Before We Expand The Middle River Jail


Our local jail numbers are growing by 10% this year, so
we're sending ever more inmates (all of our women) to
MRRJ, where their daily keep fee goes from $1 to $3.
The following appeared as an Open Forum in today's Daily News-Record:

According to a front page article in the March 26, 2019 DNR, the Middle River Regional Jail (MRRJ) Authority has already budgeted money for a Community Based Corrections Plan, a needs assessment study required by the Commonwealth in order to apply for a 25% state grant for expanding the facility if deemed necessary. According to the DNR, this alone would cost more than $57,000, in addition to a facility planning study for an additional $84,000. Engineering services by the Timmons Group would cost yet another $12,000. 

For a bit of history, Harrisonburg and Rockingham County joined the Middle River Regional Jail Authority in July, 2015, in response to overcrowding at our local jail. The $21.5 million, 10-year deal provided our community with access to 250 MRRJ beds. Up to that time, our locality was spending $1.2 million a year renting around 100 beds at Middle River as a temporary solution. Meanwhile, in spite of our crime rates remaining comparatively low, we keep adding some 10% more inmates annually to these numbers, resulting in still more crowding.
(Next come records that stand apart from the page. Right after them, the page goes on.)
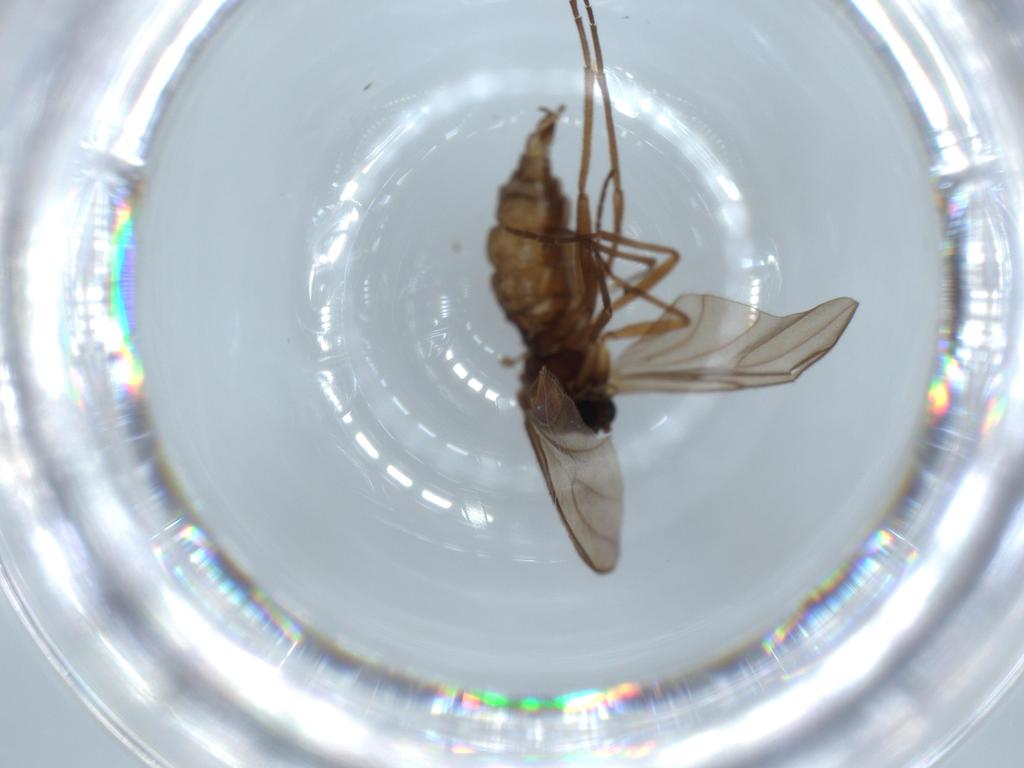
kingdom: Animalia
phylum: Arthropoda
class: Insecta
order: Diptera
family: Sciaridae
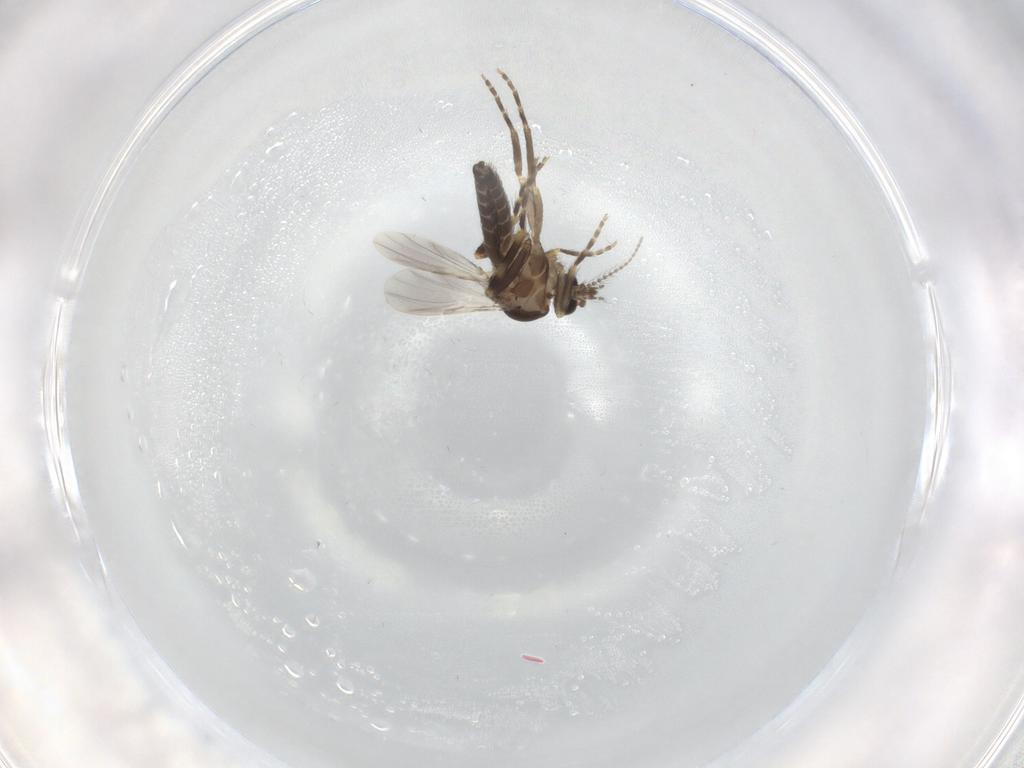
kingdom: Animalia
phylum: Arthropoda
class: Insecta
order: Diptera
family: Ceratopogonidae
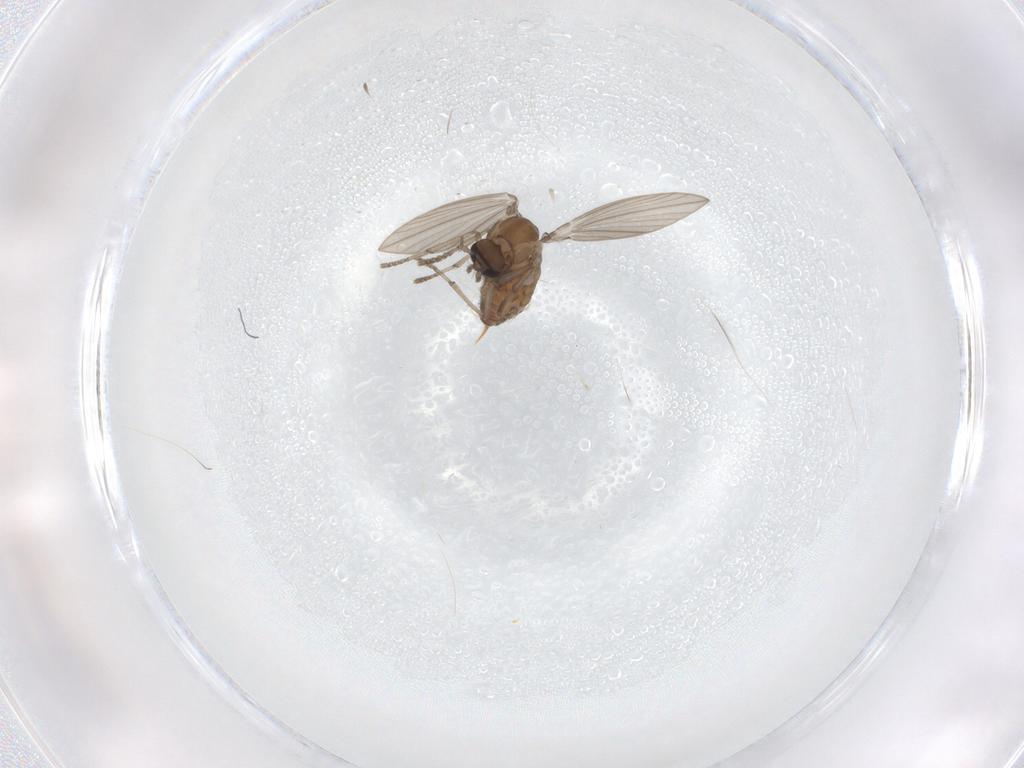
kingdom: Animalia
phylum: Arthropoda
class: Insecta
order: Diptera
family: Psychodidae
But before we invest in ever more costly jails we should consider the recent experience of the Riverside Regional Jail in Prince George County. Similar to MRRJ, it serves four nearby counties and three adjacent cities. According to a March 5, 2019 piece in the Richmond Times-Dispatch, Riverside is facing a $2.4 million budget operating deficit in the coming fiscal year due to a shortage of inmates.

Why? A major reason is that the Chesterfield County Jail, with around 300 beds of its own, and which has supplied nearly half of RRJ’s inmates, has seen their jail numbers drop by some 34%, resulting in that County’s share of RRJ’s income decreasing from $11.9 million in the current fiscal year to a projected $8.4 million in 2020.

According to the Richmond Times piece, “Chesterfield's sheriff, Karl Leonard, attributed the county's drop in part to rehabilitation programs his department has created for offenders with substance abuse problems and more inmates being diverted by county judges into diversion programs rather than sending them to jail.”

The highly successful Heroin Addiction Recovery Program (HARP) promoted by Sheriff Leonard in his Chesterfield County Jail was designed by the McShin Foundation and has recently been adopted by the Rappahannock/Shenandoah/Warren Regional Jail in Front Royal as well.

John Shinholser, former Board Chair of Rubicon, Inc., Virginia's most comprehensive substance abuse treatment facility, and who with Carol McDaid heads the McShin Foundation, will present a report on the HARP program at the next meeting of our local Community Criminal Justice Board at 4 pm. June 3 on the lower floor of Harrisonburg City Hall. For those interested, the meeting is open to the public.

Reasons for increases in our incarceration numbers are varied and complex, and answers are not easy to come by, but before we invest in ever more steel and concrete cages to house non-violent offenders we need to study every effective alternative possible.